*** Opening Supplied material ***

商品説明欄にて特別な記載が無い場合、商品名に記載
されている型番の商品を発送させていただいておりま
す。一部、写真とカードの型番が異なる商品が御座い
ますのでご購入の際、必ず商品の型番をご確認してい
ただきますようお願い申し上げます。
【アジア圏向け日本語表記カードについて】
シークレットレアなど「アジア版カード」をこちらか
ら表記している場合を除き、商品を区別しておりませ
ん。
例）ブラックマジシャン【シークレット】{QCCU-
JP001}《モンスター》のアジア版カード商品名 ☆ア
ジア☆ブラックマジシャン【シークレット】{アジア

*** Closing Supplied material ***

Exercise requirements:
Reproduce the entries with every instance of "型番" changed to "品番", keeping all other text the same.

Task answer:
商品説明欄にて特別な記載が無い場合、商品名に記載
されている品番の商品を発送させていただいておりま
す。一部、写真とカードの品番が異なる商品が御座い
ますのでご購入の際、必ず商品の品番をご確認してい
ただきますようお願い申し上げます。
【アジア圏向け日本語表記カードについて】
シークレットレアなど「アジア版カード」をこちらか
ら表記している場合を除き、商品を区別しておりませ
ん。
例）ブラックマジシャン【シークレット】{QCCU-
JP001}《モンスター》のアジア版カード商品名 ☆ア
ジア☆ブラックマジシャン【シークレット】{アジア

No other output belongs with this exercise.